A landmark case challenging the government's continued detention of children was launched at the High Court in London today.
The case has been brought by Public Interest Lawyers on behalf of two single mothers and their children who were detained in Yarl's Wood last year.
Public Interest Lawyers have argued that the government's family detention policy breaches UN and EU law.
In May the coalition announced that it would end the detention of children for immigration purposes, with Deputy Prime Minister Nick Clegg describing the practice as a moral outrage.
Yet children continue to be held at Yarl's Wood Immigration Removal Centre for indeterminate periods in prison-like conditions causing campaigners to question the government's commitment to ending the practice.
Public Interest Lawyers stated that in February Malaysian national Reetha Suppiah, Nigerian national Sakinat Bello and their children were seized by UK Border Agency officers in dawn raids. They and their children were loaded into vans and driven to Yarl's Wood in "a state of confusion and distress."
Ms Suppiah and her two boys, aged one and 11, were detained for 17 days. Ms Bello and her two-year-old daughter were held for 12 days before being released.

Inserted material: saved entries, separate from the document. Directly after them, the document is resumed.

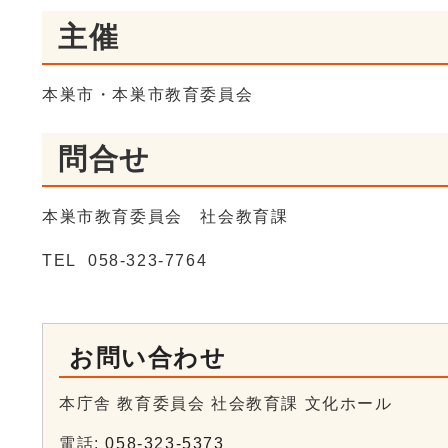
主催
本巣市・本巣市教育委員会
問合せ
本巣市教育委員会 社会教育課
TEL 058-323-7764
お問い合わせ
本庁舎 教育委員会 社会教育課 文化ホール
電話:
058-323-5373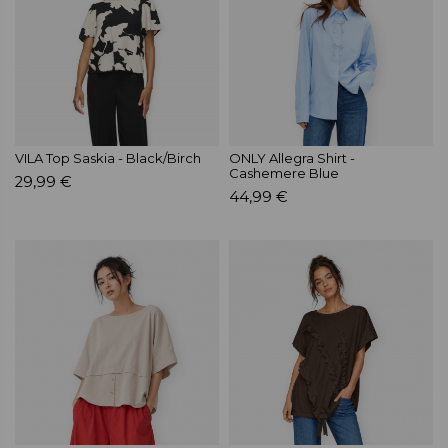
VILA Top Saskia - Black/Birch
ONLY Allegra Shirt -
Cashemere Blue
29,99 €
44,99 €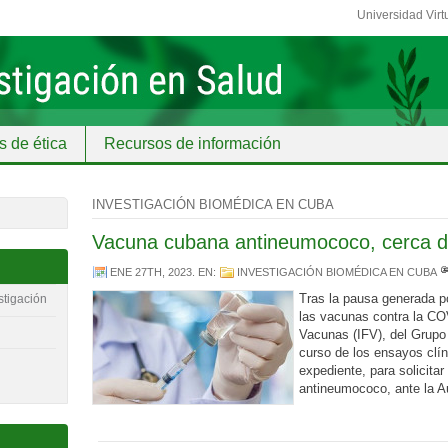
Universidad Virt
s de ética
Recursos de información
INVESTIGACIÓN BIOMÉDICA EN CUBA
Vacuna cubana antineumococo, cerca de 
ENE 27TH, 2023
. EN:
INVESTIGACIÓN BIOMÉDICA EN CUBA
Tras la pausa generada po
stigación
las vacunas contra la COVI
Vacunas (IFV), del Grupo
curso de los ensayos clín
expediente, para solicitar
antineumococo, ante la A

Both families had been reporting regularly to the immigration authorities prior to their detention.
Upon arrival at Yarl's Wood, all of the children allegedly became sick, suffering from diarrhoea and vomiting. It is further claimed that the welfare needs of the families were not assessed prior to the decision and that the detention experience has had a profoundly traumatic effect upon them.
Public Interest Lawyers spokesman Jim Duffy said: "Our clients' experiences and the broad expert consensus point to a practice that is inhumane, destructive and unnecessary. Child detention has to end now."
Liberty legal officer Emma Norton, who is intervening in the casem, said: "This has gone on too long and we look to the courts to put an end to it this week.
"Prison is no place for a child and defending such an unsavoury position is no place for the new government."
Liberty has obtained information under the Freedom of Information Act which shows that in 2009 alone, 1065 children were held in immigration detention. The longest period a child was held in 2009 was 158 days and the average period of detention was two weeks.